DESCRIPTION OF THE TASK: Line by line, return everything in the listing exactly.

RECORDS FOR THE EXERCISE:
####################

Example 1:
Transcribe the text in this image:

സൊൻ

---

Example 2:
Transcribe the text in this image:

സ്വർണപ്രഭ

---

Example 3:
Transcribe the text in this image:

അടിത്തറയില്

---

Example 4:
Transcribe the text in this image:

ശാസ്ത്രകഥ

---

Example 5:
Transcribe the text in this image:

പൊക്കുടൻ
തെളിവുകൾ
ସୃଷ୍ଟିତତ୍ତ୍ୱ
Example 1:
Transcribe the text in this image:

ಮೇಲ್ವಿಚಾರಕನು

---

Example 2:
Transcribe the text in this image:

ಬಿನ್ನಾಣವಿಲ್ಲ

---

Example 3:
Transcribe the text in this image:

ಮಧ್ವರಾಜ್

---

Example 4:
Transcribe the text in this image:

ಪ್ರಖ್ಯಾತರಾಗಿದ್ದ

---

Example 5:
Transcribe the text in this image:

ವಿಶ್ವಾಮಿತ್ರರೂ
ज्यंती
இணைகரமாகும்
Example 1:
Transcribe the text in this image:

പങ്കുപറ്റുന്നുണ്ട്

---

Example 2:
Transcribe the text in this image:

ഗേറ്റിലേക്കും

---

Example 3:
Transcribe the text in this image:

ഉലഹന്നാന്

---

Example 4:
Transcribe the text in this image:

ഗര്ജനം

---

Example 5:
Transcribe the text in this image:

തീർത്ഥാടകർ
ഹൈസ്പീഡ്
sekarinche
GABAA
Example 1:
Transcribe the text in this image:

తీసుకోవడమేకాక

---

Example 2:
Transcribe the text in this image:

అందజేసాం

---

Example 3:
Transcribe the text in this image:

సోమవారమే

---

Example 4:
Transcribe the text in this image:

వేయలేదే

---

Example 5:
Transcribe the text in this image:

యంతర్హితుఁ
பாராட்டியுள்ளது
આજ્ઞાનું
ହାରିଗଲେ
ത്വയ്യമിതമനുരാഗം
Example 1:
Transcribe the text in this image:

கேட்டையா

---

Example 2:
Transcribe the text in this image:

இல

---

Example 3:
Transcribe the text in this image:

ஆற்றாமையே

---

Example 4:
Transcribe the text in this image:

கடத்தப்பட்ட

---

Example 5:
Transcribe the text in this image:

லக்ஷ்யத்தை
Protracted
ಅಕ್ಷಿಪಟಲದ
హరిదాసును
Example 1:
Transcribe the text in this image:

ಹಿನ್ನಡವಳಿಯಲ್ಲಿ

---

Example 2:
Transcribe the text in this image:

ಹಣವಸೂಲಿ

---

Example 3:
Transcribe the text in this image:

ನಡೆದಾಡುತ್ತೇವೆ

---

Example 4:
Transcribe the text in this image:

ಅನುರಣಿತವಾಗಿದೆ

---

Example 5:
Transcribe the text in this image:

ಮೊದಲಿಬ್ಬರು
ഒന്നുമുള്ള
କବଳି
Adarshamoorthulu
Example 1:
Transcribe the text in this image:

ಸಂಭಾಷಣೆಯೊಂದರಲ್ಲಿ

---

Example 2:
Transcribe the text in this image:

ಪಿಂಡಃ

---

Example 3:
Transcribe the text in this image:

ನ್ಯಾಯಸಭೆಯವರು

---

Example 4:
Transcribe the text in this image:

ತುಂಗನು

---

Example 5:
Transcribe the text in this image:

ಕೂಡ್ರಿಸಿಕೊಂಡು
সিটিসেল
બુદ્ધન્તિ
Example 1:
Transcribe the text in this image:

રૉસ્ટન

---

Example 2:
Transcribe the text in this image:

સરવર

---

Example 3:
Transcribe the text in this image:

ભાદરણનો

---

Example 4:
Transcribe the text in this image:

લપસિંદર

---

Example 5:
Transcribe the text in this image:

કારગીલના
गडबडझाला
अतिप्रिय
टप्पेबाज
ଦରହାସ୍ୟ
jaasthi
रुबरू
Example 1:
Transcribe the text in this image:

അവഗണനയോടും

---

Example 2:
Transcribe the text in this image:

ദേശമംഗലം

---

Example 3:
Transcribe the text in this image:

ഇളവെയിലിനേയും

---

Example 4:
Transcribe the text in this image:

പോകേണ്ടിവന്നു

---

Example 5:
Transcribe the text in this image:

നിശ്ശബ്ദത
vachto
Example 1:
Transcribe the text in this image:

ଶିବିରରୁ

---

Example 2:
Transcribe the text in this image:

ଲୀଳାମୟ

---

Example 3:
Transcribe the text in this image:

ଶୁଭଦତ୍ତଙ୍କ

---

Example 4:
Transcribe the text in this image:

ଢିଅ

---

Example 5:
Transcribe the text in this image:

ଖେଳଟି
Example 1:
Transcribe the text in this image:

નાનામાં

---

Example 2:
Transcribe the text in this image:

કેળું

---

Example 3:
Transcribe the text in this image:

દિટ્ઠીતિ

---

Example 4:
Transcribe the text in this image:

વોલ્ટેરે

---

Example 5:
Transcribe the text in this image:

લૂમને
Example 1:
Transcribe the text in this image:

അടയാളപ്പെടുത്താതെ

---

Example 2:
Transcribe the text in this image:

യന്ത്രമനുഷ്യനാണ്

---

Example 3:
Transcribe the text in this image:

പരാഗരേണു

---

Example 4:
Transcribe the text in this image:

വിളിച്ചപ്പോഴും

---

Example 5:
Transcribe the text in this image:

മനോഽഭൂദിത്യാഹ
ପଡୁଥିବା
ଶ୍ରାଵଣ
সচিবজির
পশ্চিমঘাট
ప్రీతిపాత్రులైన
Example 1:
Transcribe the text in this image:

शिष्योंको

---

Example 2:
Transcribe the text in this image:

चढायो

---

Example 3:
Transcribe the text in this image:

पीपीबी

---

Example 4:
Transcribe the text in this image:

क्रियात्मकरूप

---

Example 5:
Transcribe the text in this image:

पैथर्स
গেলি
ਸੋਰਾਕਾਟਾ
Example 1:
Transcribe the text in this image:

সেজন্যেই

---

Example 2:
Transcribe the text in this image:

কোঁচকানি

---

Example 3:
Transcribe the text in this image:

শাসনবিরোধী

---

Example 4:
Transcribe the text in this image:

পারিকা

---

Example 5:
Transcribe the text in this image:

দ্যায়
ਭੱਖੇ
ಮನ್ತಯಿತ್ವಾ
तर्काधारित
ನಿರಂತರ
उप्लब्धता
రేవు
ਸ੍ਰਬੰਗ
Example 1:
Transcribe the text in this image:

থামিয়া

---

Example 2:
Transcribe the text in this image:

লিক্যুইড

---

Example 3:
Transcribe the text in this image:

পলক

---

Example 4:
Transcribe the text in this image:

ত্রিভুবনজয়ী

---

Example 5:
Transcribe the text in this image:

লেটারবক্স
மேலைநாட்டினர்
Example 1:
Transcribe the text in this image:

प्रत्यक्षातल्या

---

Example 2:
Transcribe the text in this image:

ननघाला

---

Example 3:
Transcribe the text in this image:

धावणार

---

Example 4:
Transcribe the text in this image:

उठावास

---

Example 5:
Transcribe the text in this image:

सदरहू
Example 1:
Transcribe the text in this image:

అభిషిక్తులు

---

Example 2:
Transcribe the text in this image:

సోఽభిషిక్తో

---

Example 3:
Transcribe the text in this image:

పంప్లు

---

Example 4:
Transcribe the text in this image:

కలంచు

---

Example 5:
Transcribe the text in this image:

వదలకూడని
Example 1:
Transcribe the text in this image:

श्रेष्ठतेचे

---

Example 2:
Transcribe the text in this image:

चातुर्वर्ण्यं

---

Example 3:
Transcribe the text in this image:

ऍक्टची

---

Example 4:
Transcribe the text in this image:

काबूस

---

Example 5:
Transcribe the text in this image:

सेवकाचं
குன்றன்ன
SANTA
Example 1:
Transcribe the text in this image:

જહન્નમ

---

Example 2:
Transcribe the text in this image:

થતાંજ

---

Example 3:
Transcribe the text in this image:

####################

REPLY TO THE EXERCISE:
Example 1:
Transcribe the text in this image:

സൊൻ

---

Example 2:
Transcribe the text in this image:

സ്വർണപ്രഭ

---

Example 3:
Transcribe the text in this image:

അടിത്തറയില്

---

Example 4:
Transcribe the text in this image:

ശാസ്ത്രകഥ

---

Example 5:
Transcribe the text in this image:

പൊക്കുടൻ
തെളിവുകൾ
ସୃଷ୍ଟିତତ୍ତ୍ୱ
Example 1:
Transcribe the text in this image:

ಮೇಲ್ವಿಚಾರಕನು

---

Example 2:
Transcribe the text in this image:

ಬಿನ್ನಾಣವಿಲ್ಲ

---

Example 3:
Transcribe the text in this image:

ಮಧ್ವರಾಜ್

---

Example 4:
Transcribe the text in this image:

ಪ್ರಖ್ಯಾತರಾಗಿದ್ದ

---

Example 5:
Transcribe the text in this image:

ವಿಶ್ವಾಮಿತ್ರರೂ
ज्यंती
இணைகரமாகும்
Example 1:
Transcribe the text in this image:

പങ്കുപറ്റുന്നുണ്ട്

---

Example 2:
Transcribe the text in this image:

ഗേറ്റിലേക്കും

---

Example 3:
Transcribe the text in this image:

ഉലഹന്നാന്

---

Example 4:
Transcribe the text in this image:

ഗര്ജനം

---

Example 5:
Transcribe the text in this image:

തീർത്ഥാടകർ
ഹൈസ്പീഡ്
sekarinche
GABAA
Example 1:
Transcribe the text in this image:

తీసుకోవడమేకాక

---

Example 2:
Transcribe the text in this image:

అందజేసాం

---

Example 3:
Transcribe the text in this image:

సోమవారమే

---

Example 4:
Transcribe the text in this image:

వేయలేదే

---

Example 5:
Transcribe the text in this image:

యంతర్హితుఁ
பாராட்டியுள்ளது
આજ્ઞાનું
ହାରିଗଲେ
ത്വയ്യമിതമനുരാഗം
Example 1:
Transcribe the text in this image:

கேட்டையா

---

Example 2:
Transcribe the text in this image:

இல

---

Example 3:
Transcribe the text in this image:

ஆற்றாமையே

---

Example 4:
Transcribe the text in this image:

கடத்தப்பட்ட

---

Example 5:
Transcribe the text in this image:

லக்ஷ்யத்தை
Protracted
ಅಕ್ಷಿಪಟಲದ
హరిదాసును
Example 1:
Transcribe the text in this image:

ಹಿನ್ನಡವಳಿಯಲ್ಲಿ

---

Example 2:
Transcribe the text in this image:

ಹಣವಸೂಲಿ

---

Example 3:
Transcribe the text in this image:

ನಡೆದಾಡುತ್ತೇವೆ

---

Example 4:
Transcribe the text in this image:

ಅನುರಣಿತವಾಗಿದೆ

---

Example 5:
Transcribe the text in this image:

ಮೊದಲಿಬ್ಬರು
ഒന്നുമുള്ള
କବଳି
Adarshamoorthulu
Example 1:
Transcribe the text in this image:

ಸಂಭಾಷಣೆಯೊಂದರಲ್ಲಿ

---

Example 2:
Transcribe the text in this image:

ಪಿಂಡಃ

---

Example 3:
Transcribe the text in this image:

ನ್ಯಾಯಸಭೆಯವರು

---

Example 4:
Transcribe the text in this image:

ತುಂಗನು

---

Example 5:
Transcribe the text in this image:

ಕೂಡ್ರಿಸಿಕೊಂಡು
সিটিসেল
બુદ્ધન્તિ
Example 1:
Transcribe the text in this image:

રૉસ્ટન

---

Example 2:
Transcribe the text in this image:

સરવર

---

Example 3:
Transcribe the text in this image:

ભાદરણનો

---

Example 4:
Transcribe the text in this image:

લપસિંદર

---

Example 5:
Transcribe the text in this image:

કારગીલના
गडबडझाला
अतिप्रिय
टप्पेबाज
ଦରହାସ୍ୟ
jaasthi
रुबरू
Example 1:
Transcribe the text in this image:

അവഗണനയോടും

---

Example 2:
Transcribe the text in this image:

ദേശമംഗലം

---

Example 3:
Transcribe the text in this image:

ഇളവെയിലിനേയും

---

Example 4:
Transcribe the text in this image:

പോകേണ്ടിവന്നു

---

Example 5:
Transcribe the text in this image:

നിശ്ശബ്ദത
vachto
Example 1:
Transcribe the text in this image:

ଶିବିରରୁ

---

Example 2:
Transcribe the text in this image:

ଲୀଳାମୟ

---

Example 3:
Transcribe the text in this image:

ଶୁଭଦତ୍ତଙ୍କ

---

Example 4:
Transcribe the text in this image:

ଢିଅ

---

Example 5:
Transcribe the text in this image:

ଖେଳଟି
Example 1:
Transcribe the text in this image:

નાનામાં

---

Example 2:
Transcribe the text in this image:

કેળું

---

Example 3:
Transcribe the text in this image:

દિટ્ઠીતિ

---

Example 4:
Transcribe the text in this image:

વોલ્ટેરે

---

Example 5:
Transcribe the text in this image:

લૂમને
Example 1:
Transcribe the text in this image:

അടയാളപ്പെടുത്താതെ

---

Example 2:
Transcribe the text in this image:

യന്ത്രമനുഷ്യനാണ്

---

Example 3:
Transcribe the text in this image:

പരാഗരേണു

---

Example 4:
Transcribe the text in this image:

വിളിച്ചപ്പോഴും

---

Example 5:
Transcribe the text in this image:

മനോഽഭൂദിത്യാഹ
ପଡୁଥିବା
ଶ୍ରାଵଣ
সচিবজির
পশ্চিমঘাট
ప్రీతిపాత్రులైన
Example 1:
Transcribe the text in this image:

शिष्योंको

---

Example 2:
Transcribe the text in this image:

चढायो

---

Example 3:
Transcribe the text in this image:

पीपीबी

---

Example 4:
Transcribe the text in this image:

क्रियात्मकरूप

---

Example 5:
Transcribe the text in this image:

पैथर्स
গেলি
ਸੋਰਾਕਾਟਾ
Example 1:
Transcribe the text in this image:

সেজন্যেই

---

Example 2:
Transcribe the text in this image:

কোঁচকানি

---

Example 3:
Transcribe the text in this image:

শাসনবিরোধী

---

Example 4:
Transcribe the text in this image:

পারিকা

---

Example 5:
Transcribe the text in this image:

দ্যায়
ਭੱਖੇ
ಮನ್ತಯಿತ್ವಾ
तर्काधारित
ನಿರಂತರ
उप्लब्धता
రేవు
ਸ੍ਰਬੰਗ
Example 1:
Transcribe the text in this image:

থামিয়া

---

Example 2:
Transcribe the text in this image:

লিক্যুইড

---

Example 3:
Transcribe the text in this image:

পলক

---

Example 4:
Transcribe the text in this image:

ত্রিভুবনজয়ী

---

Example 5:
Transcribe the text in this image:

লেটারবক্স
மேலைநாட்டினர்
Example 1:
Transcribe the text in this image:

प्रत्यक्षातल्या

---

Example 2:
Transcribe the text in this image:

ननघाला

---

Example 3:
Transcribe the text in this image:

धावणार

---

Example 4:
Transcribe the text in this image:

उठावास

---

Example 5:
Transcribe the text in this image:

सदरहू
Example 1:
Transcribe the text in this image:

అభిషిక్తులు

---

Example 2:
Transcribe the text in this image:

సోఽభిషిక్తో

---

Example 3:
Transcribe the text in this image:

పంప్లు

---

Example 4:
Transcribe the text in this image:

కలంచు

---

Example 5:
Transcribe the text in this image:

వదలకూడని
Example 1:
Transcribe the text in this image:

श्रेष्ठतेचे

---

Example 2:
Transcribe the text in this image:

चातुर्वर्ण्यं

---

Example 3:
Transcribe the text in this image:

ऍक्टची

---

Example 4:
Transcribe the text in this image:

काबूस

---

Example 5:
Transcribe the text in this image:

सेवकाचं
குன்றன்ன
SANTA
Example 1:
Transcribe the text in this image:

જહન્નમ

---

Example 2:
Transcribe the text in this image:

થતાંજ

---

Example 3:
Transcribe the text in this image:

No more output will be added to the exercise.